TEMAT DNIA
Producenci ropy grają w „rosyjską ruletkę"?
- Dyrektor wykonawczy Międzynarodowej Agencji Energetycznej (IEA) Fatih Birol oświadczył w poniedziałek, że „gra w rosyjską ruletkę na rynkach ropy absolutnie może mieć poważne skutki”.

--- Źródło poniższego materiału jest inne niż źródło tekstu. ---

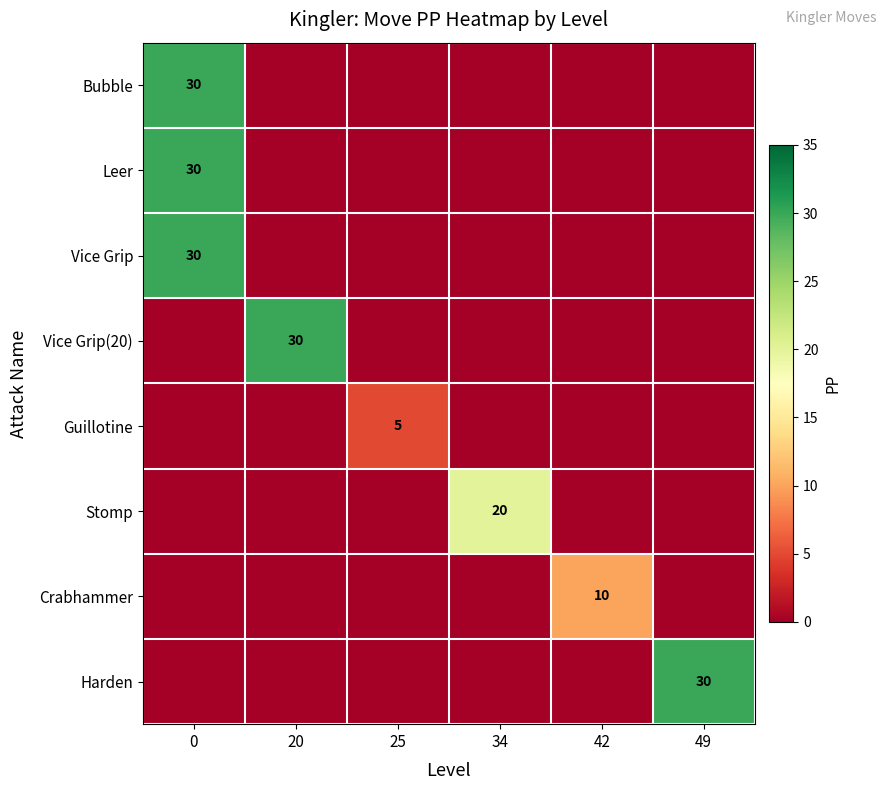

Which series has the largest total across all categories?

row_0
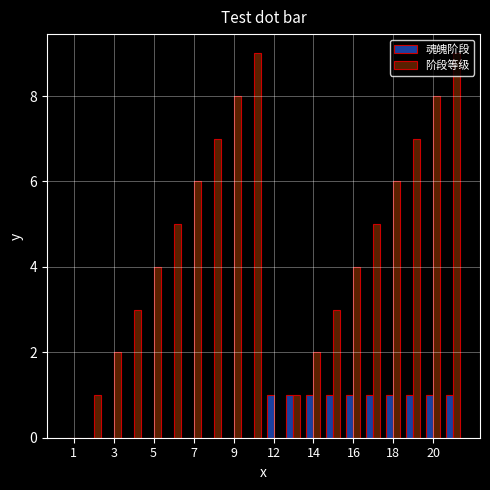

What are all the series names shown in the legend?

魂魄阶段, 阶段等级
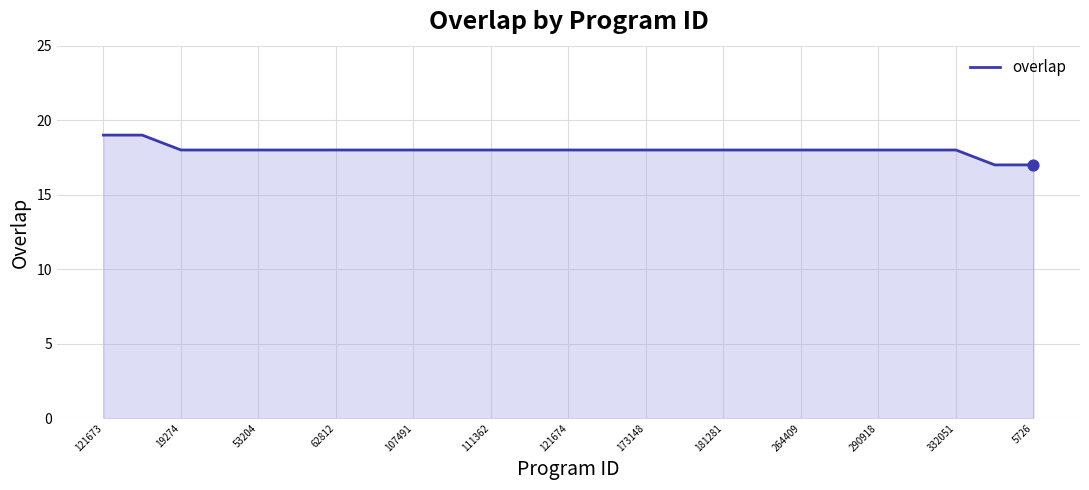

What is the greatest value displayed?

19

Jak zaznaczył, spadek ceny poniżej 25 dolarów za baryłkę doprowadziłby do wstrzymania w USA dalszych inwestycji w eksploatowanie łupkowych złóż ropy. Dodał, że w opinii IAE w pierwszym kwartale bieżącego roku w związku z koronawirusem nadwyżka podaży ropy nad popytem na nią może sięgnąć 3,5 mln baryłek dziennie.
Czytaj: To już panika? Wielka ucieczka od niepewnych aktywów
Wypowiedź Birola pojawiła się w czasie, gdy ceny ropy zmniejszyły się o ponad jedną czwartą. Doznały one największego w ciągu jednego dnia spadku od chwili, kiedy to 29 lat temu Arabia Saudyjska podjęła na rynku naftowym wojnę cenową.
Mająca swą siedzibę w Paryżu IAE afiliowana jest przy Organizacji Współpracy Gospodarczej i Rozwoju (OECD).